• Stored data:
- - - - -
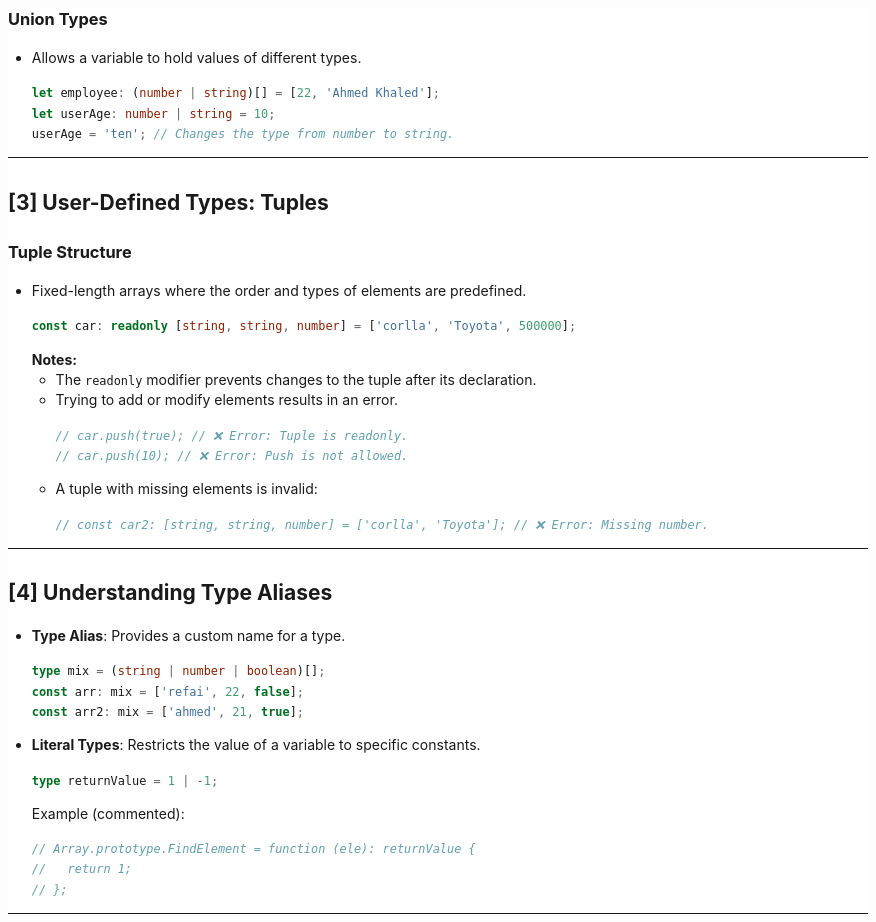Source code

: ### **Union Types**
- Allows a variable to hold values of different types.
    ```typescript
    let employee: (number | string)[] = [22, 'Ahmed Khaled'];
    let userAge: number | string = 10;
    userAge = 'ten'; // Changes the type from number to string.
    ```

---

## **[3] User-Defined Types: Tuples**
### **Tuple Structure**
- Fixed-length arrays where the order and types of elements are predefined.
    ```typescript
    const car: readonly [string, string, number] = ['corlla', 'Toyota', 500000];
    ```
    **Notes:**
    - The `readonly` modifier prevents changes to the tuple after its declaration.
    - Trying to add or modify elements results in an error.
        ```typescript
        // car.push(true); // ❌ Error: Tuple is readonly.
        // car.push(10); // ❌ Error: Push is not allowed.
        ```
    - A tuple with missing elements is invalid:
        ```typescript
        // const car2: [string, string, number] = ['corlla', 'Toyota']; // ❌ Error: Missing number.
        ```

---

## **[4] Understanding Type Aliases**
- **Type Alias**: Provides a custom name for a type.
    ```typescript
    type mix = (string | number | boolean)[];
    const arr: mix = ['refai', 22, false];
    const arr2: mix = ['ahmed', 21, true];
    ```
- **Literal Types**: Restricts the value of a variable to specific constants.
    ```typescript
    type returnValue = 1 | -1;
    ```
    Example (commented):
    ```typescript
    // Array.prototype.FindElement = function (ele): returnValue {
    //   return 1;
    // };
    ```

---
- - - - -
• Task prompt:
Repeat, without change, each line of the data above from the one that contains "- A tuple with" through the final line, counting both.

• Result below:
    - A tuple with missing elements is invalid:
        ```typescript
        // const car2: [string, string, number] = ['corlla', 'Toyota']; // ❌ Error: Missing number.
        ```

---

## **[4] Understanding Type Aliases**
- **Type Alias**: Provides a custom name for a type.
    ```typescript
    type mix = (string | number | boolean)[];
    const arr: mix = ['refai', 22, false];
    const arr2: mix = ['ahmed', 21, true];
    ```
- **Literal Types**: Restricts the value of a variable to specific constants.
    ```typescript
    type returnValue = 1 | -1;
    ```
    Example (commented):
    ```typescript
    // Array.prototype.FindElement = function (ele): returnValue {
    //   return 1;
    // };
    ```

---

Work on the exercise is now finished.